Dataset section Block Start

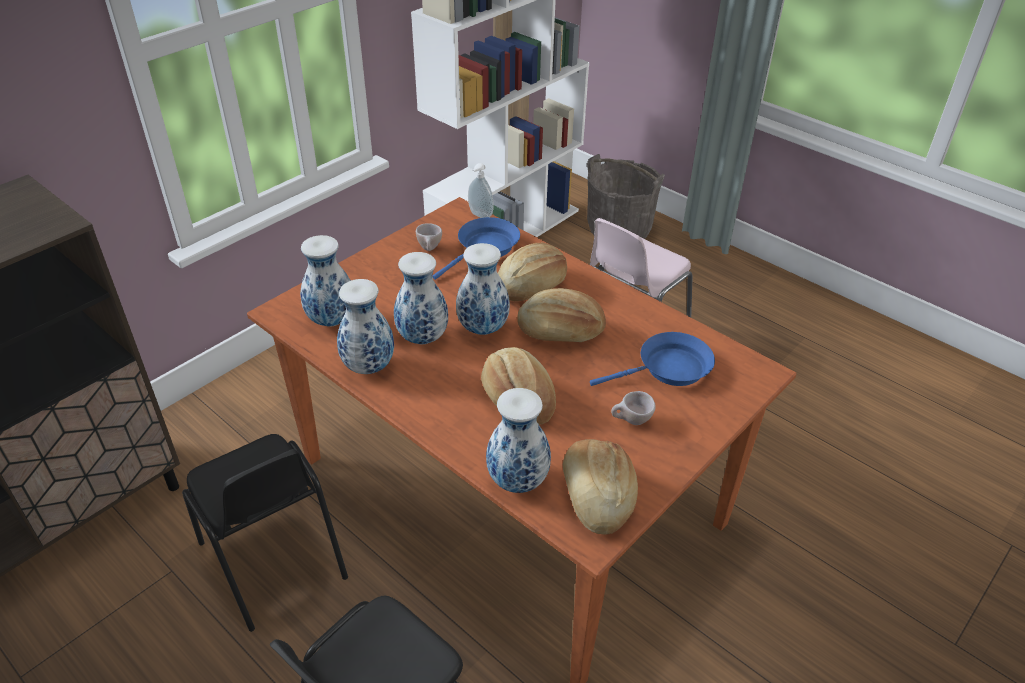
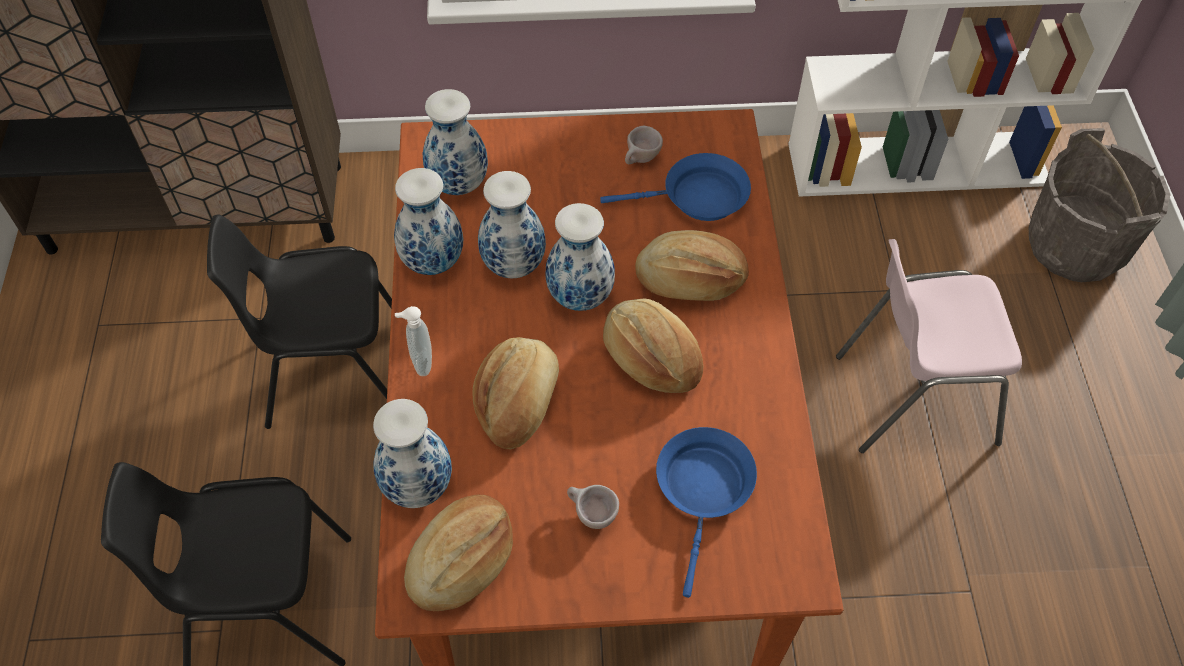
camera: 45 degrees right, 15 degrees up
(273, 561) = (335, 373): black chair -> black chair turned 75 degrees clockwise
(479, 216) = (742, 150): soap dispenser -> soap dispenser (420, 363)
(668, 369) = (704, 490): blue frying pan -> blue frying pan turned 105 degrees counterclockwise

Dataset section Block End

Write out exactly the lines that begin at the one containing "(479, 216) = (742, 150): soap" and continue through the last line of the data, and only those.

(479, 216) = (742, 150): soap dispenser -> soap dispenser (420, 363)
(668, 369) = (704, 490): blue frying pan -> blue frying pan turned 105 degrees counterclockwise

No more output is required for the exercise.